**DOCUMENT SECTION:**
On appeal, Respondents argued that the U.S. Supreme Court’s 2008 Hall Street decision precluded the state court from enforcing the de novo review provision in the parties’ arbitration agreement.  The Alabama Supreme Court concluded that the federal law of vacatur barring parties from expanding by contract the grounds of vacatur is not substantive law, but is procedural, and thus does not preempt conflicting state law under the FAA preemption doctrine.   Instead, the Court applied Alabama’s common law principle that courts should enforce parties’ arbitration agreements as written, including the parties’ provision for de novo review of awards. 

I previously wrote about the complexities of the FAA preemption doctrine in the vacatur context.  While I agree with the Alabama Supreme Court’s ultimate conclusion, I think its reasoning – that the Hall Street Court’s acknowledgement that state law grounds for vacatur might also exist is an explicit declaration that vacatur law is procedural for purposes of preemption analysis — is flawed.  For my own reasoning, albeit pre-Hall Street, see Jill I. Gross, Over-Preemption of State Vacatur Law: State Courts and the FAA, 3 Journal of American Arbitration 1 (2004).

One thought on “Alabama Supreme Court Holds FAA Vacatur Provisions Do Not Preempt State Vacatur Grounds”

  1. As long as the US courts fail to distinguish between appealing and arbitral award and seeking to set the award aside on vacatur grounds, case law (from Hall Street on down to the state courts) will remain confused. See my (pre-Hall Street) articles: ‘Expanded’ Judicial Review Revisited: Kyocera Overturns LaPine, 4 PEPPERDINE DISPUTE RESOLUTION LAW JOURNAL 47 – 60 (2004), and the more extensive analysis in Reframing The Dilemma of Contractually Expanded Judicial Review: Arbitral Appeal vs. Vacatur, 3 PEPPERDINE DISPUTE RESOLUTION LAW JOURNAL 157 – 220 (2003).

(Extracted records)
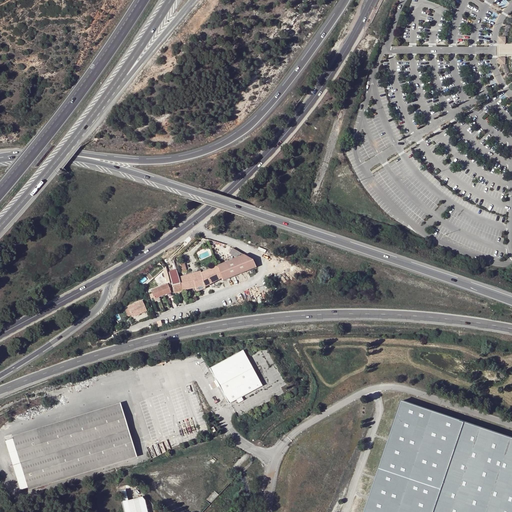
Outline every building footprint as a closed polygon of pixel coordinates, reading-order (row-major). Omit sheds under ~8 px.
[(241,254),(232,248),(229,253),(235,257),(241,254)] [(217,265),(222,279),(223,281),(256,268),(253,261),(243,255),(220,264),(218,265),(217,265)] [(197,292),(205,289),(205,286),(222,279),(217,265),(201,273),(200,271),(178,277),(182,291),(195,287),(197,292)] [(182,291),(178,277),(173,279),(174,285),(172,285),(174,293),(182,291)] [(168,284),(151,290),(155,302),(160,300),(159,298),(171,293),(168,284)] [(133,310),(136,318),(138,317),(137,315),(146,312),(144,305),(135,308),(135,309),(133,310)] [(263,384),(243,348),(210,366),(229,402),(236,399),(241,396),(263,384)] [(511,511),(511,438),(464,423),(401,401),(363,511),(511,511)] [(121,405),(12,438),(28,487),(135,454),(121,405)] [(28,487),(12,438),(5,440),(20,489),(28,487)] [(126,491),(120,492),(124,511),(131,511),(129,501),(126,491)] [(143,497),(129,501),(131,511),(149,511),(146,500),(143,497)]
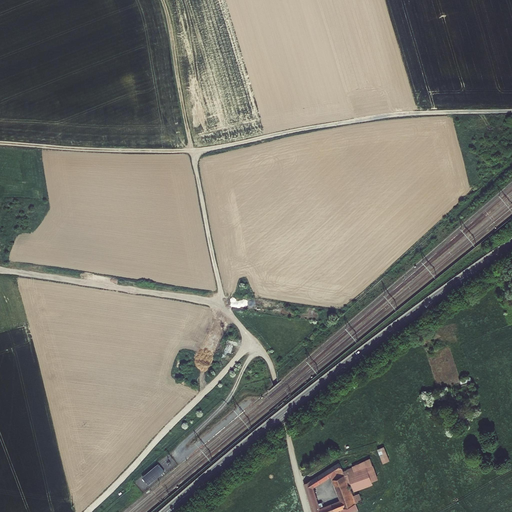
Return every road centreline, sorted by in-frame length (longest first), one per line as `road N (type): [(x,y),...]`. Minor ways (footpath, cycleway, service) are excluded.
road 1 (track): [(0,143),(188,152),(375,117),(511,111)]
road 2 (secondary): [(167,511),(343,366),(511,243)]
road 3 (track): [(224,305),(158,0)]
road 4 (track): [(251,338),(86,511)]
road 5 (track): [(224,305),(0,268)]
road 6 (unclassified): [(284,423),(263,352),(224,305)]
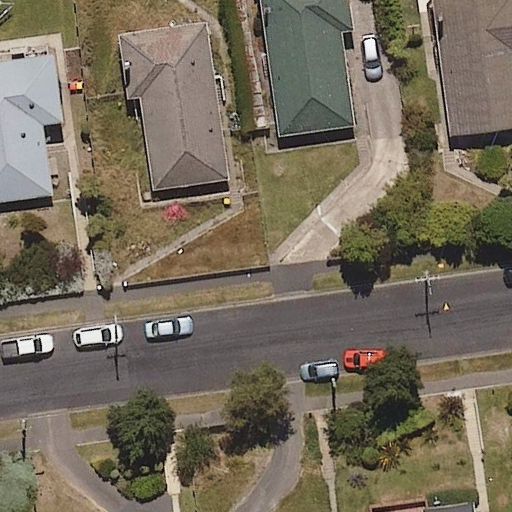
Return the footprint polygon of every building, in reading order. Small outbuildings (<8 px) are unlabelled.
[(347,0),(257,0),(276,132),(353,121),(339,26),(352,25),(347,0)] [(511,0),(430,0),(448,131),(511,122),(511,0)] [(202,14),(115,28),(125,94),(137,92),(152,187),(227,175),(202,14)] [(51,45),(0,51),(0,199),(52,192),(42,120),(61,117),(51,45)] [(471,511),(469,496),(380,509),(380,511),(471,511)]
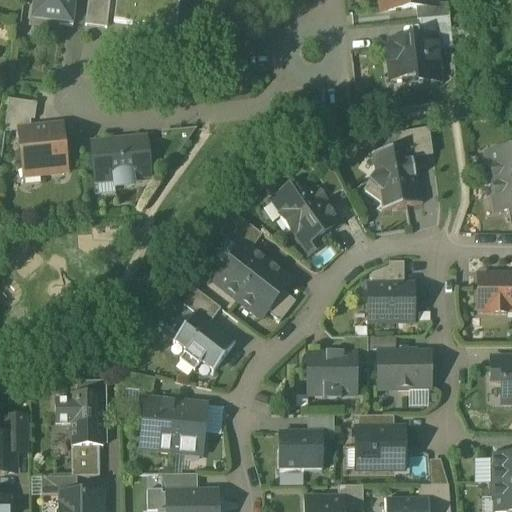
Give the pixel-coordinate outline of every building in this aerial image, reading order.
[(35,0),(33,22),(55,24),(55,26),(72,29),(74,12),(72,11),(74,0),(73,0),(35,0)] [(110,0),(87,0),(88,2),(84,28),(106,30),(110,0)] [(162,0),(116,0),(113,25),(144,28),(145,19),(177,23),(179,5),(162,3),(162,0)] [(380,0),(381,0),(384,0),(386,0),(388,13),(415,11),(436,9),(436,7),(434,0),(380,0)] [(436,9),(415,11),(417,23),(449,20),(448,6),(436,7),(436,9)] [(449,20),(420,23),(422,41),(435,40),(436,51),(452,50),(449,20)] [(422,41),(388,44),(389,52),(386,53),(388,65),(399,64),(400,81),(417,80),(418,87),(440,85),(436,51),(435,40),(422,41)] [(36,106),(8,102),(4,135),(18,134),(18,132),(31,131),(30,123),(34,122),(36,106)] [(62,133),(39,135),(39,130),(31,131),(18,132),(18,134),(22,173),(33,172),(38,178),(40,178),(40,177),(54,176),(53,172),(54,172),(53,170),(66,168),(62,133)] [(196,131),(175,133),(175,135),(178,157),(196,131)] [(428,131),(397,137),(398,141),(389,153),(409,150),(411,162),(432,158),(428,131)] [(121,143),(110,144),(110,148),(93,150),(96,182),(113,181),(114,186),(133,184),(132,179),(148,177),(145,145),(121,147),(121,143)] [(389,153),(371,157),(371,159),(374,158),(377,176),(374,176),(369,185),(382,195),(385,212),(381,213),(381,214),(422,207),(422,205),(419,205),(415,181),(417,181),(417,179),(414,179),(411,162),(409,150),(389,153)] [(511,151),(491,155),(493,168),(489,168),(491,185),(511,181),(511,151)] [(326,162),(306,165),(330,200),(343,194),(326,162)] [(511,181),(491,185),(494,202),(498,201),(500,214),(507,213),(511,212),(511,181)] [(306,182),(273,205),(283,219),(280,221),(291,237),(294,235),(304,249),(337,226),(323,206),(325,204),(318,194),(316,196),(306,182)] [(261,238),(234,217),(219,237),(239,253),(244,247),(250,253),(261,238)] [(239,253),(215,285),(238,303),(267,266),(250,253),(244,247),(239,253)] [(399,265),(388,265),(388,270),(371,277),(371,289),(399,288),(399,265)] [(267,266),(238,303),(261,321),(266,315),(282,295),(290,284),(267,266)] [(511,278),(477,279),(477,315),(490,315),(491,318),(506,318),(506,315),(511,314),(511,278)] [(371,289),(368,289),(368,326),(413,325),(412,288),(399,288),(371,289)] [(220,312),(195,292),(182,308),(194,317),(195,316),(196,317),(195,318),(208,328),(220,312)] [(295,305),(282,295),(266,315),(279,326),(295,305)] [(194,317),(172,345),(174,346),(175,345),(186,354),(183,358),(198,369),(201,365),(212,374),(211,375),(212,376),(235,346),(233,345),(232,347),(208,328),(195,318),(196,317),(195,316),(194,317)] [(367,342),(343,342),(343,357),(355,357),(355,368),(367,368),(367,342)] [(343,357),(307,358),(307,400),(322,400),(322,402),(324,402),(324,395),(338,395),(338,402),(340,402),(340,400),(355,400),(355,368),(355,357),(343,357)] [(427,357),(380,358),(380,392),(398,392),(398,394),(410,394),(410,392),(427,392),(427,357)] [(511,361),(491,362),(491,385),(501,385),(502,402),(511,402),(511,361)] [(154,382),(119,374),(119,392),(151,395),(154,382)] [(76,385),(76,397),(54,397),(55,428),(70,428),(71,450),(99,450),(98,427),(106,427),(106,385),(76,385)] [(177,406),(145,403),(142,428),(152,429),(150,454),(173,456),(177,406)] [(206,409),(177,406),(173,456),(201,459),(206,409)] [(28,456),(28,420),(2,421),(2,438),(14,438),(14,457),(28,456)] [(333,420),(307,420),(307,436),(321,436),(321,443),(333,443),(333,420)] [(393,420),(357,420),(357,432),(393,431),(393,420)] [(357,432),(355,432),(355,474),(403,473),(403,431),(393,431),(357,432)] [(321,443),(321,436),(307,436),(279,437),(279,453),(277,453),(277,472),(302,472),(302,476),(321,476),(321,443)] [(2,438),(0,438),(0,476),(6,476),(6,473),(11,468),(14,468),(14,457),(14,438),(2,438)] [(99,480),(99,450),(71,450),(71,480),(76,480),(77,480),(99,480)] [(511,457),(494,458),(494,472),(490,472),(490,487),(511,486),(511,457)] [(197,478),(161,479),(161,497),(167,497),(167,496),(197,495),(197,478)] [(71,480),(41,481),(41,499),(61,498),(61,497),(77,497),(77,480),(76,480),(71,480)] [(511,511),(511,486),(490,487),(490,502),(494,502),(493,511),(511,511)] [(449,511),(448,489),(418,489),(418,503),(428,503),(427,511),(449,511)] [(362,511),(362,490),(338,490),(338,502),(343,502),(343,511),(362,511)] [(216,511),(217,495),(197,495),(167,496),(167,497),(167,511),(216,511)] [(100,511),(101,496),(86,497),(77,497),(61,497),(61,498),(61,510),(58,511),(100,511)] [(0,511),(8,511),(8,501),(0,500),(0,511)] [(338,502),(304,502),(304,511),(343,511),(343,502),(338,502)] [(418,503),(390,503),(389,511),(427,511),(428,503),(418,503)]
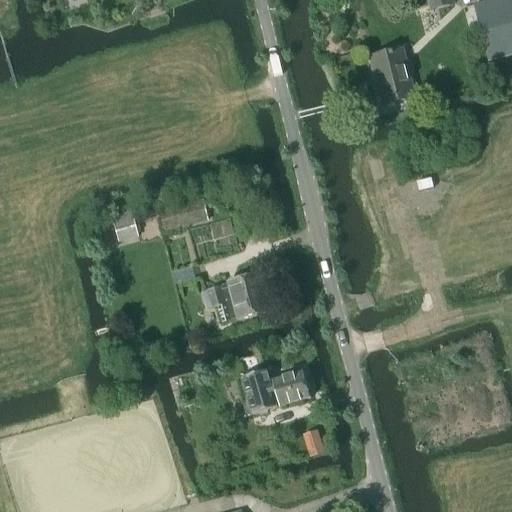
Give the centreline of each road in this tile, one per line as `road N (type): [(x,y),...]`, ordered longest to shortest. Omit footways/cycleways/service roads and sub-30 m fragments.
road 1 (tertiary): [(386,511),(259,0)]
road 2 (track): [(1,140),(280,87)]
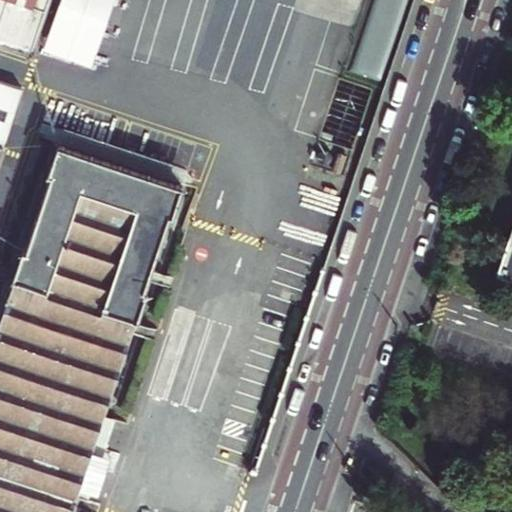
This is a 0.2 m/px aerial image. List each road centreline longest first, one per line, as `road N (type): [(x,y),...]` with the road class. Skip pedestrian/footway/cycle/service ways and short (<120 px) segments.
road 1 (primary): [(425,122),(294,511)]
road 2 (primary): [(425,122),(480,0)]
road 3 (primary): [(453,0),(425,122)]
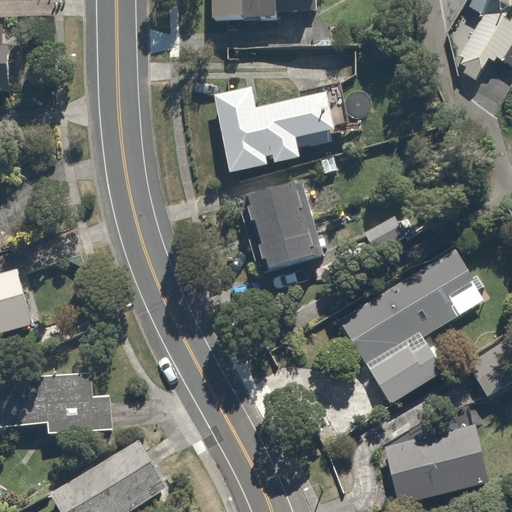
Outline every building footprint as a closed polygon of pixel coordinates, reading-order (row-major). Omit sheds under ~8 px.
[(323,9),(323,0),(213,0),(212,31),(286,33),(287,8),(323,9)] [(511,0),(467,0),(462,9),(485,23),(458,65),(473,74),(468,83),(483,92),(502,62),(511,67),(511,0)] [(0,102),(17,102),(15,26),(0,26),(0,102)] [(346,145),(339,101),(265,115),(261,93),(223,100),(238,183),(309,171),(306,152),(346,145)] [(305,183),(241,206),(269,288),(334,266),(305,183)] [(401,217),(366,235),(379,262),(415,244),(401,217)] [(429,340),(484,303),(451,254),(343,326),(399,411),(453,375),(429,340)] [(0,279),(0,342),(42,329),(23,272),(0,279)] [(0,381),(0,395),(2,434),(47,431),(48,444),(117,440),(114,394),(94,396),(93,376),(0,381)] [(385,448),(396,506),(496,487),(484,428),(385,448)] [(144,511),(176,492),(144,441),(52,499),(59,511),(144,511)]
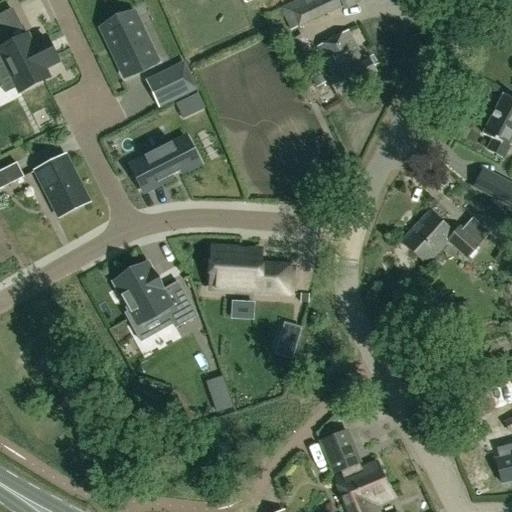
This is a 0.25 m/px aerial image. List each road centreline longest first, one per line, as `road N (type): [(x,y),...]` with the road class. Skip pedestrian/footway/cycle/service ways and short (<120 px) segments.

**REQUESTS:**
1. Copy word for word the passage of the post on Alabama vacatur law from "I previously wrote about" to "Arbitration 1 (2004).".
2. Do these statements agree with the post on Alabama vacatur law? (a) The Alabama Supreme Court held that the federal law of vacatur is substantive law. (b) The writer agrees with the Alabama Supreme Court's ultimate conclusion. (c) The cited Jill I. Gross article was written after Hall Street. For each, answer yes or no and quote the deciding words.
The items stand apart from the post on Alabama vacatur law.

**WORKED ANSWERS:**
1.
I previously wrote about the complexities of the FAA preemption doctrine in the vacatur context.  While I agree with the Alabama Supreme Court’s ultimate conclusion, I think its reasoning – that the Hall Street Court’s acknowledgement that state law grounds for vacatur might also exist is an explicit declaration that vacatur law is procedural for purposes of preemption analysis — is flawed.  For my own reasoning, albeit pre-Hall Street, see Jill I. Gross, Over-Preemption of State Vacatur Law: State Courts and the FAA, 3 Journal of American Arbitration 1 (2004).

2.
(a) No: "is not substantive law, but is procedural"
(b) Yes: "While I agree with the Alabama Supreme Court’s ultimate conclusion"
(c) No: "albeit pre-Hall Street"